▶ **EXERCISE DESCRIPTION**
Each record should be copied exactly into the answer, and no picture should go with it.

----

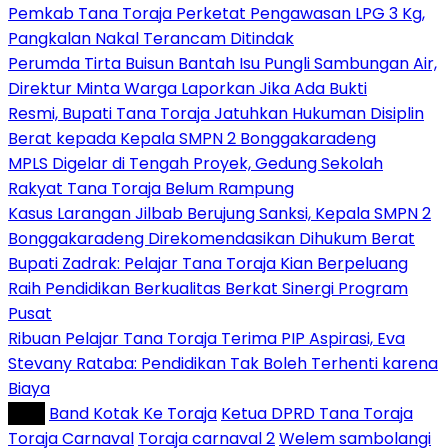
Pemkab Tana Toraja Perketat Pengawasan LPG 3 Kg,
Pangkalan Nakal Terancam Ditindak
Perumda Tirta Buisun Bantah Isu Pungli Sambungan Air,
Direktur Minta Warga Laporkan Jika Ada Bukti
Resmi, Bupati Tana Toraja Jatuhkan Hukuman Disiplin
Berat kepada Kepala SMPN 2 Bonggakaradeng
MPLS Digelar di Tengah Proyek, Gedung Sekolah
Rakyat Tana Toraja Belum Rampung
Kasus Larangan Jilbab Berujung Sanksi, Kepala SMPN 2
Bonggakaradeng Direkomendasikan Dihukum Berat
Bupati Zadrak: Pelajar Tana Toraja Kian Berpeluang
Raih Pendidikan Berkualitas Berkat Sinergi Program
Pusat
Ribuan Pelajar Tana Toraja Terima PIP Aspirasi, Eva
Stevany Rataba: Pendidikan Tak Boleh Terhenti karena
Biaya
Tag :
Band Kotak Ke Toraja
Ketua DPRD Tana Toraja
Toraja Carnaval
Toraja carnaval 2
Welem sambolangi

----

▶ **YOUR SOLUTION**
Pemkab Tana Toraja Perketat Pengawasan LPG 3 Kg,
Pangkalan Nakal Terancam Ditindak
Perumda Tirta Buisun Bantah Isu Pungli Sambungan Air,
Direktur Minta Warga Laporkan Jika Ada Bukti
Resmi, Bupati Tana Toraja Jatuhkan Hukuman Disiplin
Berat kepada Kepala SMPN 2 Bonggakaradeng
MPLS Digelar di Tengah Proyek, Gedung Sekolah
Rakyat Tana Toraja Belum Rampung
Kasus Larangan Jilbab Berujung Sanksi, Kepala SMPN 2
Bonggakaradeng Direkomendasikan Dihukum Berat
Bupati Zadrak: Pelajar Tana Toraja Kian Berpeluang
Raih Pendidikan Berkualitas Berkat Sinergi Program
Pusat
Ribuan Pelajar Tana Toraja Terima PIP Aspirasi, Eva
Stevany Rataba: Pendidikan Tak Boleh Terhenti karena
Biaya
Tag :
Band Kotak Ke Toraja
Ketua DPRD Tana Toraja
Toraja Carnaval
Toraja carnaval 2
Welem sambolangi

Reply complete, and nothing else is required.